La gauche indépendantiste catalane
ERC prévoit une campagne socialo-indépendantiste. Le candidat sera l’actuel vice-président du gouvernement Pere Aragones. Pour séduire au-delà des frontières naturelles de l’indépendantisme, la ministre catalane de la Santé, Alba Vergés, très médiatisée lors de la crise du Covid, sera mise sur le devant de la scène. Hausse des impôts, meilleur financement pour la santé publique, légalisation des immigrés sans papiers, les propositions électorales d’ERC sont sociales et très ancrées à gauche.

La nébuleuse Puigdemont
Si ERC est une machine de guerre électorale, dans le camp Puigdemont c’est plus chaotique. Le centre-droit indépendantiste, depuis l’explosion du parti d’Artur Mas Convergencia en 2015, est disséminé en une multitude de mouvements. La principale plate-forme, Junts Per Catalunya (ensemble pour la Catalogne) , sous laquelle se présente Carles Puigdemont est la marque électorale appartenant au Partit Democrata (PdeCat) un temps dirigé par Artur Mas. La nébuleuse autour de Carles Puigdemont est également formée de petits groupuscules agissant indépendamment les uns des autres.
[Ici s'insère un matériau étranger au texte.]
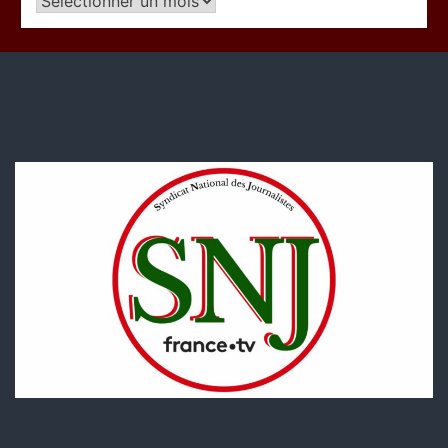
Articles
par
période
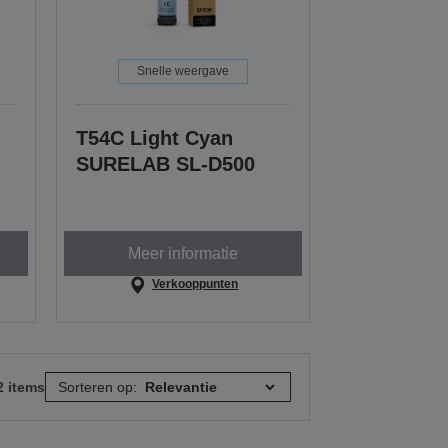
Snelle weergave
T54C Light Cyan
SURELAB SL-D500
Meer informatie
Verkooppunten
2 items
Sorteren op:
Le monsieur sécurité de Barcelone
Ils pourraient lors des prochaines élections recevoir le soutien du monsieur sécurité de Barcelone, Albert Battle. Cet ancien chef des Mossos d’Esquadra est devenu très populaire en menant une politique sécuritaire à Barcelone. Galvanisé par l’attention médiatique, Battle ne ferme pas la porte à sa candidature lors des prochaines élections. Avec un programme respectueux de l’identité catalane mais sans l’indépendance au bout du chemin.
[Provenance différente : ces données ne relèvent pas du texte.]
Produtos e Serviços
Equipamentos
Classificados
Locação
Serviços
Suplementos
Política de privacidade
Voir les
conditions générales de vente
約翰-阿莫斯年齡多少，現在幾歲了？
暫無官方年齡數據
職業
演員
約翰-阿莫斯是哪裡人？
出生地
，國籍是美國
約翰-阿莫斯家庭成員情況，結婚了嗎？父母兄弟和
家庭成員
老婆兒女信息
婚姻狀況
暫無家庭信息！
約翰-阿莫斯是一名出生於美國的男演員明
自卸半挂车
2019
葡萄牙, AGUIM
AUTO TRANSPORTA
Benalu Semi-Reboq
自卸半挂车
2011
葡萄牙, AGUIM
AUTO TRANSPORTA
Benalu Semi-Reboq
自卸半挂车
Une candidature mal vécue par les socialistes qui ont peu ou prou le même programme. Si la ministre catalane de la Santé fait campagne pour ERC, le candidat socialiste Miquel Iceta recevra le soutien de Salvador Illa. L’actuel ministre de la Santé du gouvernement espagnol ultra-médiatisé par la crise du Covid19 est un socialiste catalan très proche d’Iceta.
Quelle majorité pour diriger la Catalogne ?
Si l’on en croit les sondages, ERC est favori du scrutin. Ada Colau et ses amis de la gauche radicale sont en embuscade et pourraient pactiser avec ERC. Pour « se débarrasser » de Carles Puigdemont et briser le front indépendantiste.
Puigdemont, les mains dans le cambouis de la réorganisation de son parti, n’est pourtant pas mort politiquement. Sentimentaliste, l’électeur indépendantiste n’oublie pas qu’il est l’instigateur de la déclaration d’indépendance de 2017. Preuves en sont les 28% des voix récoltées par l’ancien président lors des élections européennes.

La droite en faveur de l’unité de l’Espagne risque d’être la grande perdante du scrutin. La première force politique en Catalogne, Ciudadanos et ses 36 députés, n’est plus que l’ombre d’elle-même depuis les multiples crises existentielles qui ont frappé le parti. Le départ d’Inès Arrimadas a laissé un vide que n’arrive pas à remplir la nouvelle figure du parti Lorena Roldán.
La droite du Partido Popular est encore en convalescence suite aux violences policières lors du référendum du 1er octobre 2017 et des lourdes peines de prison frappant les responsables indépendantistes. Une fragilité qui sera exploitée par l’extrême-droite de Vox qui pourrait pour la première fois de l’histoire entrer au parlement catalan.
A moins qu’une seconde vague du coronavirus en octobre empêche les électeurs de se rendre aux urnes et convertisse le scrutin en un fiasco comme les municipales françaises.